Há certamente muito mais em Bette e Joan do que apenas a famosa contenda entre as duas lendárias atrizes. E Ryan Murphy está empenhado em mostrar todos os lados dessa briga em Feud, não apenas entre Davis e Crawford mas também a parte disso que cabe aos preconceitos de Hollywood quanto a idade e à obsessão da mídia por alimentar disputas em troca de audiência.
Em entrevista ao The Hollywood Reporter, o showrunner relatou:
"Eu cresci com muitas mulheres ao meu lado na minha carreira, e todas elas eventualmente vêm ao meu escritório e às vezes se desmontam em lágrimas, dizendo que de repente o telefone parou de tocar. 'De repente as pessoas não estão mais interessadas em mim porque eu fiquei mais velha.' E isso me move muito. Perseverar e lutar para ficar no jogo ao invés de desistir e ainda lutar para demonstrar o seu valor é algo muito emocionante. Pra mim, o mais triste é o potencial desperdiçado. Isso é sempre o mais devastador porque há alguma coisa a ser minada de uma situação ou uma pessoa que não é explorada; isso é uma tragédia ao meu ver. Eu olhei para [Feud] como uma peça trágica sobre um grupo de pessoas que estranhamente tinha muito em comum, mesmo que não soubessem disso naquele momento."
A primeira temporada de Feud, protagonizada por Susan Sarandon e Jessica Lange como Bette Davis e Joan Crawford (respectivamente), se passa nos bastidores de O Que Terá Acontecido a Baby Jane? (1962), o único filme em que contracenaram. Elas foram dirigidas por Robert Aldrich, vivido por Alfred Molina, com produção da Warner Bros., precisamente na figura influente de Jack L. Warner (Stanley Tucci). A série também conta com Catherine Zeta-Jones como Olivia de Havilland e Kathy Bates como Joan Blondell.
"Acho que tem uma parte do processo de envelhecimento de Hollywood em que há uma data de expiração estampada nas suas nádegas e você está lutando para permanecer relevante e então de repente você acorda e as pessoas decidiram que você já expirou", comentou Murphy. "Todos os nossos protagonistas [...] estavam tendo essa mesma sensação, e isso é muito tocante para mim."
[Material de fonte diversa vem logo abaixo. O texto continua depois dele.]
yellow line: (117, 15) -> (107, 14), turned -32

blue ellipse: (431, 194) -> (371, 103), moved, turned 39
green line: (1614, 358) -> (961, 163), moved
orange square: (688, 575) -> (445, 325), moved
Mas a 'opressão' do sistema de Hollywood não é alimentada apenas por produtores e grandes estúdios, e Feud faz questão de estabelecer também a influência da mídia. Neste caso, cabe a Hedda Hopper (Judy Davis) este papel. "Muito daquilo foi criado pelo sistema, pelos colunistas", explicou o showrunner. "O que eles fizeram ainda acontece hoje em dia com as mulheres. Susan, Jessica e eu conversamos muito a este respeito; esse tipo de relato mulher-contra-mulher é um artifício bastante usado pela mídia como click bait ou para vender jornais naquela época", alfinetou.
Tão fascinante quanto for acompanhar a rixa entre Bette e Davis ir atingindo novas proporções nos bastidores do único trabalho que fizeram juntas, há ainda um outro lado de suas vidas pessoais que Feud não deixa de lado: suas sexualidades.
"Joan Crawford e Bette Davis estavam em seus 50 quando fizeram Baby Jane, e na nossa cultura, após os 40 anos as mulheres não são mais sexualizadas — elas não têm mais desejos, ou necessidades. Foi importante para mim, Jessica e Susan mostrar esse lado de Bette e Joan. Elas eram sexuais, tinham romances, dormiam com homens em seus 50 anos. Elas não eram apenas atrizes e mães, elas tinham uma outra coisa acontecendo, como todo mundo tem. Mas você não costuma ver isso com muita frequência no cinema ou na TV em relação a mulheres acima dos 40, ou particularmente acima dos 50. Então dedicamos muito tempo falando sobre as vidas românticas e sexuais de Bette e Joan, e tendo certeza de que seriam documentadas. Um pouco antes de Com a Maldade na Alma, Bette Davis teve um romance com um ator em seus 20 e poucos anos. Ninguém imaginaria isso de Bette Davis, mas essa era quem ela era e como ela agia. Eu amo o fato de ela ter vivido sem remorso como um homem viveria e eu tinha vontade de mostrar isso."
Feud: Bette and Joan é exibida no Brasil através do Fox Premium, todos os domingos às 22h.